Listed entries:

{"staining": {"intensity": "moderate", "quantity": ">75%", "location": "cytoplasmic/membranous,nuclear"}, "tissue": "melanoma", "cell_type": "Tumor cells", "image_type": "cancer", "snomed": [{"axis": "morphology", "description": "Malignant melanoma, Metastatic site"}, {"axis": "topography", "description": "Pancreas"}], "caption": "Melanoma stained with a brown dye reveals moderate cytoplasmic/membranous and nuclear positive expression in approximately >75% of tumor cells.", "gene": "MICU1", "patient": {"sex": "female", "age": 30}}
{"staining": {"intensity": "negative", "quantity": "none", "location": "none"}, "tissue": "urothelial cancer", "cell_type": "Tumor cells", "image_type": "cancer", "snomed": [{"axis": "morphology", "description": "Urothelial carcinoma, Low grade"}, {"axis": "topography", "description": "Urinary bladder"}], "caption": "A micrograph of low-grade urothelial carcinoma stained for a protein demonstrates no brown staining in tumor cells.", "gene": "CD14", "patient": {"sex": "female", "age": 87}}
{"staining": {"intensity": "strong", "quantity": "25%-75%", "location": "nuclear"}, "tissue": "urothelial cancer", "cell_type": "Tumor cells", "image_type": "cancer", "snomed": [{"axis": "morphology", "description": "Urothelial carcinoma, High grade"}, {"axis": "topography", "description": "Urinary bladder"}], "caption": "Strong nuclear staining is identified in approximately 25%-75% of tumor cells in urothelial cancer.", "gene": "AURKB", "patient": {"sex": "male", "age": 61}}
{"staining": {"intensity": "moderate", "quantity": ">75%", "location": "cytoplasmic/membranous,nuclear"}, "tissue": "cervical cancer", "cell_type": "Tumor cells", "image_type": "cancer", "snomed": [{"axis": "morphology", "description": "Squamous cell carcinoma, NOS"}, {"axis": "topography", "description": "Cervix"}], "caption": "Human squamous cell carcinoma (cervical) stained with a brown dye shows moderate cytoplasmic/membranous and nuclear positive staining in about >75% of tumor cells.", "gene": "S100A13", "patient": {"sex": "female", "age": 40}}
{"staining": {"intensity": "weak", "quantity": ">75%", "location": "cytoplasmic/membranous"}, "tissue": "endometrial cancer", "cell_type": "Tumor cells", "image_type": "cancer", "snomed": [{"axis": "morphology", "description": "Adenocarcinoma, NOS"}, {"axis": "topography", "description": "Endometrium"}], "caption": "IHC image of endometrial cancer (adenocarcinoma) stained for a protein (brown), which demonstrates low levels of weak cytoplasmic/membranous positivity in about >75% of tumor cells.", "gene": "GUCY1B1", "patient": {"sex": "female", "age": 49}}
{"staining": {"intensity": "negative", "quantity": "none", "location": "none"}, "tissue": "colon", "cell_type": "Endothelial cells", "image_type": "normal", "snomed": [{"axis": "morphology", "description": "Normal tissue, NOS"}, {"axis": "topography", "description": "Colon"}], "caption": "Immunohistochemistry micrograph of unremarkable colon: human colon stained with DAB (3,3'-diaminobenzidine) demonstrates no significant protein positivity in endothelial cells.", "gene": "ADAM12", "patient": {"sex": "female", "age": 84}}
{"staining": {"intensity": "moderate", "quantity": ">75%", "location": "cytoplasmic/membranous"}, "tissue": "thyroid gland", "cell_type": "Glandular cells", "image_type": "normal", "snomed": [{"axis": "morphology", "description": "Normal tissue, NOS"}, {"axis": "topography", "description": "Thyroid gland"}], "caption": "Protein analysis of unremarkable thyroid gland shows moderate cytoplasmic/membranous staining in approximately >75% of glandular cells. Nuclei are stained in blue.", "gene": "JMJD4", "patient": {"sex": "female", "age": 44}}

Work task: What belongs in the answer is each line from the listing above that contains "urothelial".

Answer to this task:
{"staining": {"intensity": "negative", "quantity": "none", "location": "none"}, "tissue": "urothelial cancer", "cell_type": "Tumor cells", "image_type": "cancer", "snomed": [{"axis": "morphology", "description": "Urothelial carcinoma, Low grade"}, {"axis": "topography", "description": "Urinary bladder"}], "caption": "A micrograph of low-grade urothelial carcinoma stained for a protein demonstrates no brown staining in tumor cells.", "gene": "CD14", "patient": {"sex": "female", "age": 87}}
{"staining": {"intensity": "strong", "quantity": "25%-75%", "location": "nuclear"}, "tissue": "urothelial cancer", "cell_type": "Tumor cells", "image_type": "cancer", "snomed": [{"axis": "morphology", "description": "Urothelial carcinoma, High grade"}, {"axis": "topography", "description": "Urinary bladder"}], "caption": "Strong nuclear staining is identified in approximately 25%-75% of tumor cells in urothelial cancer.", "gene": "AURKB", "patient": {"sex": "male", "age": 61}}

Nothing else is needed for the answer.